• Passage given:
--------------------------------

Follow-up patch for generic node inspection

Implements the nit comments which were not addressed
as part of change id
If9aab90accf5a60ad3febbfc1f5d367eed987c13

Implements: blueprint ironic-node-properties-discovery

Change-Id: Id6d60f460100f321624bb7d59d4e7856224fd22b
This commit is contained in:
Nisha Agarwal 2015-03-02 22:35:33 -08:00
parent 6d925f1f80
commit 37a655674e
6 changed files with 64 additions and 51 deletions

View File

@ -202,6 +202,10 @@
# (string value)
#auth_strategy=keystone
# Enable pecan debug mode. WARNING: this is insecure and
# should not be used in production. (boolean value)
#pecan_debug=false
#
# Options defined in ironic.common.driver_factory
@ -605,7 +609,7 @@
#configdrive_swift_container=ironic_configdrive_container
# Timeout (seconds) for waiting for node inspection. 0 -
# unlimited. (integer value) (integer value)
# unlimited. (integer value)
#inspect_timeout=1800

View File

@ -72,10 +72,11 @@ def hide_driver_internal_info(obj):
def check_allow_management_verbs(verb):
# v1.4 added the MANAGEABLE state and two verbs to move nodes into
# and out of that state. Reject requests to do this in older versions
if ((pecan.request.version.minor < 4 and
verb in [ir_states.VERBS['manage'], ir_states.VERBS['provide']])

--------------------------------

• Task requirements:
**a.** Using the commit page, answer the following:
(i) Which blueprint does the change implement?
(ii) How many files did the commit change?
(iii) What value is shown for inspect_timeout?
**b.** How would you render this sentence from the commit page in Spanish: "WARNING: this is insecure and should not be used in production."
**c.** Carry on with the commit page's code, starting right after its last line.

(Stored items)
--------------------------------

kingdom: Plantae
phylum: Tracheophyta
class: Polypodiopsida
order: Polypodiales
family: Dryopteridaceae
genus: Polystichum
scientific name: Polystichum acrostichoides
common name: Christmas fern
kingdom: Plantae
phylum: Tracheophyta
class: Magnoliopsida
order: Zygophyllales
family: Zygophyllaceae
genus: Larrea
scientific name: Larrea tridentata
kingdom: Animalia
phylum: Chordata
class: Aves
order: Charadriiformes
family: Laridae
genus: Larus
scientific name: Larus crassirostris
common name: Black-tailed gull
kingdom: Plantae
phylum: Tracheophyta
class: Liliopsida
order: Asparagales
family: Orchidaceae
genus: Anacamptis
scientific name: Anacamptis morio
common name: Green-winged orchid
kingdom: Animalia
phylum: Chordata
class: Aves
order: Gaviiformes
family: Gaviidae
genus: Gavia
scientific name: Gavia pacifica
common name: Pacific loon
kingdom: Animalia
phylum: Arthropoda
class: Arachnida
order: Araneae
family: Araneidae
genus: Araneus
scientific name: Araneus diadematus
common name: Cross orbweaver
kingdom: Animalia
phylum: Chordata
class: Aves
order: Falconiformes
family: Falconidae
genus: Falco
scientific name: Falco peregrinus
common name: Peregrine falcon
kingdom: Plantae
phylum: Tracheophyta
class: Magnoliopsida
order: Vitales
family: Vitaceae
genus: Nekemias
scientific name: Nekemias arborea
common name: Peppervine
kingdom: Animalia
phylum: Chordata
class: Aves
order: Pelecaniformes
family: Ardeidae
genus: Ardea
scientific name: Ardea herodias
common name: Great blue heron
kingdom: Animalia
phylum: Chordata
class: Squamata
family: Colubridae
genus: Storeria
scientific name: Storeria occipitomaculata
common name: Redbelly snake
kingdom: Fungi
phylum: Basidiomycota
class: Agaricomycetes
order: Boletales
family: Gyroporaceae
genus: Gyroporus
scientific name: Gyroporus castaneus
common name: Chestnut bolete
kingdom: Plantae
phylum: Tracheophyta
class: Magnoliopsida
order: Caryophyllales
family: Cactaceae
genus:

--------------------------------

• Per-task outputs:
**a.**
(i) ironic-node-properties-discovery
(ii) 6
(iii) 1800

**b.** ADVERTENCIA: esto no es seguro y no debe usarse en producción.

**c.**
or (pecan.request.version.minor < 6 and
verb == ir_states.VERBS['inspect'])):
if (pecan.request.version.minor < 4 and
verb in [ir_states.VERBS['manage'], ir_states.VERBS['provide']]):
raise exception.NotAcceptable()
if (pecan.request.version.minor < 6 and
verb == ir_states.VERBS['inspect']):
raise exception.NotAcceptable()
@ -518,10 +519,11 @@ class Node(base.APIBase):
"""The UTC date and time of the last provision state change"""
inspection_finished_at = datetime.datetime
"""The UTC date and time when the last inspection finished successfully."""
"""The UTC date and time when the last hardware inspection finished
successfully."""
inspection_started_at = datetime.datetime
"""The UTC date and time of the hardware when inspection was started"""
"""The UTC date and time when the hardware inspection was started"""
maintenance = types.boolean
"""Indicates whether the node is in maintenance mode."""

View File

@ -166,7 +166,7 @@ conductor_opts = [
cfg.IntOpt('inspect_timeout',
default=1800,
help='Timeout (seconds) for waiting for node inspection. '
'0 - unlimited. (integer value)'),
'0 - unlimited.'),
]
CONF = cfg.CONF
@ -928,8 +928,8 @@ class ConductorManager(periodic_task.PeriodicTasks):
sort_key = 'provision_updated_at'
callback_method = utils.cleanup_after_timeout
err_handler = provisioning_error_handler
self._fail_if_timeout_reached(context, filters, states.DEPLOYWAIT,
sort_key, callback_method, err_handler)
self._fail_if_in_state(context, filters, states.DEPLOYWAIT,
sort_key, callback_method, err_handler)
def _do_takeover(self, task):
LOG.debug(('Conductor %(cdr)s taking over node %(node)s'),
@ -1403,6 +1403,7 @@ class ConductorManager(periodic_task.PeriodicTasks):
@messaging.expected_exceptions(exception.NoFreeConductorWorker,
exception.NodeLocked,
exception.HardwareInspectionFailure,
exception.InvalidStateRequested,
exception.UnsupportedDriverExtension)
def inspect_hardware(self, context, node_id):
"""Inspect hardware to obtain hardware properties.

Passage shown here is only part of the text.